3D Modeling of the Early Martian Climate

The early Martian climate is an enigma: evidence for flowing liquid water on the surface 3-4 Ga is conclusive, but Mars’ orbital distance and the faintness of the young Sun mean that long term warm, wet surface conditions require a massive greenhouse effect. Various solutions have been proposed over the years, but most previous modeling of early Mars warming mechanisms has been limited to simplistic 1D climate models. Here I present recent 3D climate simulations that have shed new light on this problem. We have built a model that includes self-consistent representations of the cycles of both CO2 and H2O for the first time, including a flexible correlated-k scheme for the radiative transfer.
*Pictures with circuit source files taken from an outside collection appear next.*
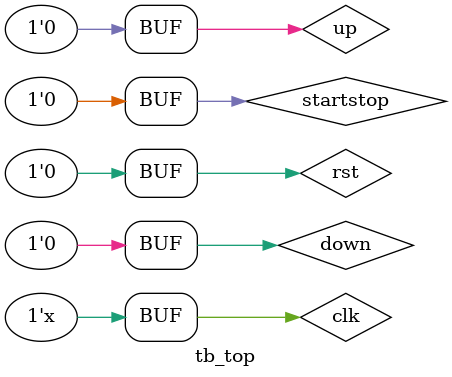
<source format=v>
`timescale 1ns / 1ps


module tb_top;

	// Inputs
	reg clk;
	reg rst;
	reg startstop;
	reg up;
	reg down;

	// Outputs
	wire [3:0] an;
	wire [7:0] seg;

	// Instantiate the Unit Under Test (UUT)
	top uut (
		.clk(clk), 
		.rst(rst), 
		.an(an), 
		.seg(seg), 
		.startstop(startstop), 
		.up(up), 
		.down(down)
	);

	initial begin
		// Initialize Inputs
		clk = 0;
		rst = 0;
		startstop = 0;
		up = 0;
		down = 0;

		// Wait 100 ns for global reset to finish
		#100;
        
		// Add stimulus here
		rst = 1;
		#20;
		rst = 0;
		#10;
		
	
		
	end
	always    
		#5 clk = !clk;
      
endmodule


</source>
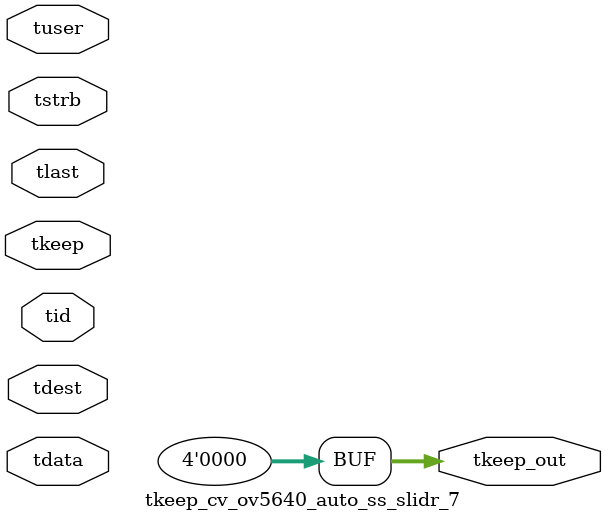
<source format=v>


`timescale 1ps/1ps

module tkeep_cv_ov5640_auto_ss_slidr_7 #
(
parameter C_S_AXIS_TDATA_WIDTH = 32,
parameter C_S_AXIS_TUSER_WIDTH = 0,
parameter C_S_AXIS_TID_WIDTH   = 0,
parameter C_S_AXIS_TDEST_WIDTH = 0,
parameter C_M_AXIS_TDATA_WIDTH = 32
)
(
input  [(C_S_AXIS_TDATA_WIDTH == 0 ? 1 : C_S_AXIS_TDATA_WIDTH)-1:0     ] tdata,
input  [(C_S_AXIS_TUSER_WIDTH == 0 ? 1 : C_S_AXIS_TUSER_WIDTH)-1:0     ] tuser,
input  [(C_S_AXIS_TID_WIDTH   == 0 ? 1 : C_S_AXIS_TID_WIDTH)-1:0       ] tid,
input  [(C_S_AXIS_TDEST_WIDTH == 0 ? 1 : C_S_AXIS_TDEST_WIDTH)-1:0     ] tdest,
input  [(C_S_AXIS_TDATA_WIDTH/8)-1:0 ] tkeep,
input  [(C_S_AXIS_TDATA_WIDTH/8)-1:0 ] tstrb,
input                                                                    tlast,
output [(C_M_AXIS_TDATA_WIDTH/8)-1:0 ] tkeep_out
);

assign tkeep_out = {1'b0};

endmodule


</source>
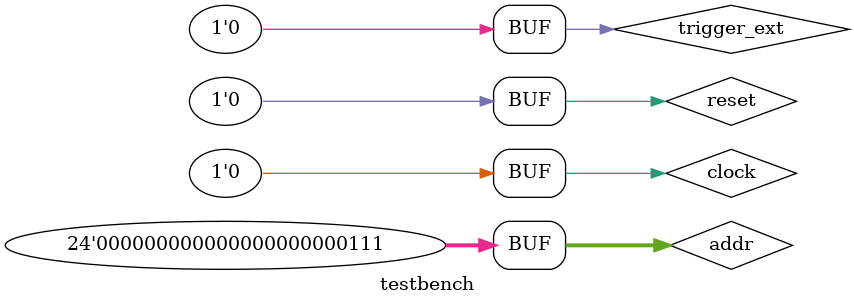
<source format=v>
`timescale 1ns / 1ps


module testbench();
    
    reg clock=0, reset=1, trigger_ext;
    reg [23:0] addr;
    wire [31:0] do;
    wire rdy;

    always begin
        clock = 1; #5;
        clock = 0; #5;
    end

    initial begin
       // $display("TEST START");
        #20; 
        reset=0;
        #10;
        //while(!LED[0])
         //   #10;
       // $display("TEST DONE");
       // $stop;
    end

    rom_qspi  rq (
        .clk(clock), .rst(reset),
        .baddr(addr[23:0]),
        .bsz(2'b0),
        .trigger_rd(trigger_ext),   //remove ?
        .bdo(do),  
        .brdy(rdy)
    );

    initial begin
        addr = 0;
        #90;
        trigger_ext = 1;
        addr = 3;
        #1200         trigger_ext = 0;

        #1250;
        addr = 7;
    
    end
 

endmodule

</source>
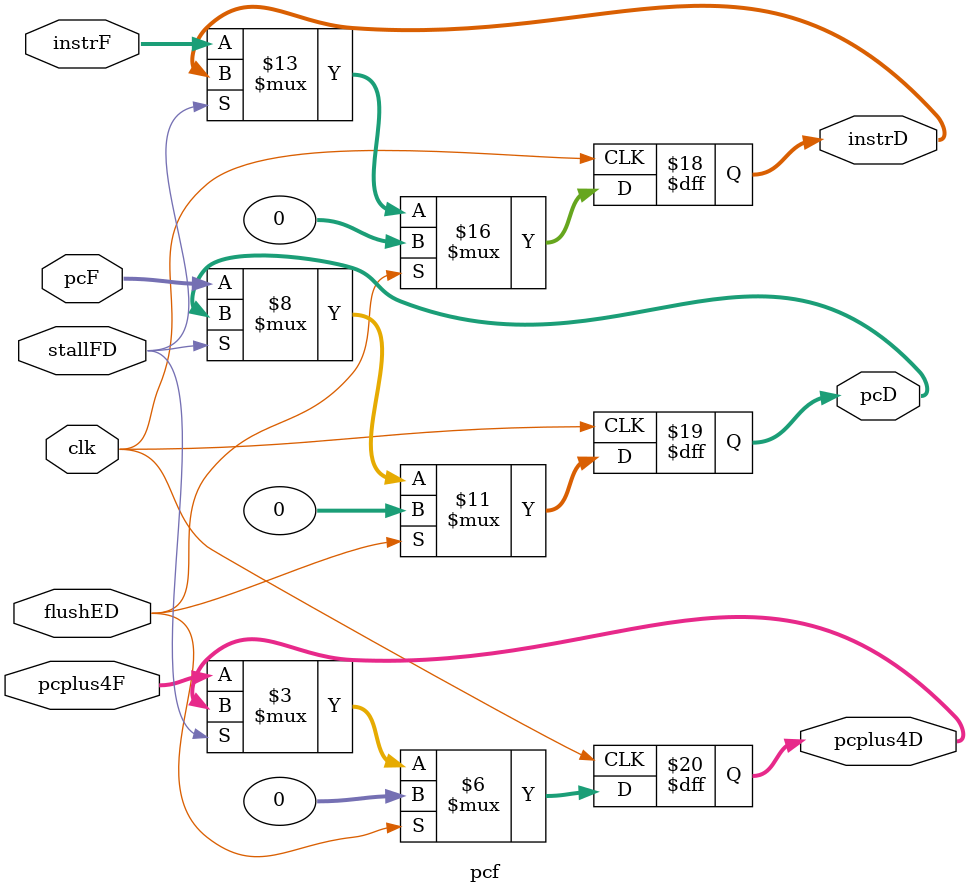
<source format=sv>
module pcf #(
    parameter WIDTH = 32
)(
    input logic clk,
    input logic flushED,
    input logic stallFD,

    input logic [WIDTH - 1:0] instrF,
    input logic [WIDTH - 1:0] pcF,
    input logic [WIDTH - 1:0] pcplus4F,
    
    output logic [WIDTH - 1:0] instrD,
    output logic [WIDTH - 1:0] pcD,
    output logic [WIDTH - 1:0] pcplus4D
    
);


always_ff @(posedge clk) begin

    if (flushED) begin 
        instrD <= 0;
        pcD <= 0;
        pcplus4D <= 0;
    end

    else if (!stallFD) begin
        instrD <= instrF;
        pcD <= pcF;
        pcplus4D <= pcplus4F;
    end
end

endmodule

</source>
Results show that a pure CO2-H2O greenhouse alone is incapable of warming early Mars above global mean temperatures of about 240 K, even when the climate effects of clouds are taken into account. Nonetheless, for atmospheric pressures greater than a fraction of a bar, adiabatic cooling causes transport of snow and ice to the valley network regions under a wide range of conditions. Here I show that in combination with episodic warming events, this robust transport mechanism may be able to account for much of the fluvial geology without the need to invoke a long-term warm, wet early Mars. Implications for Gale crater and the probability of Martian life are also discussed.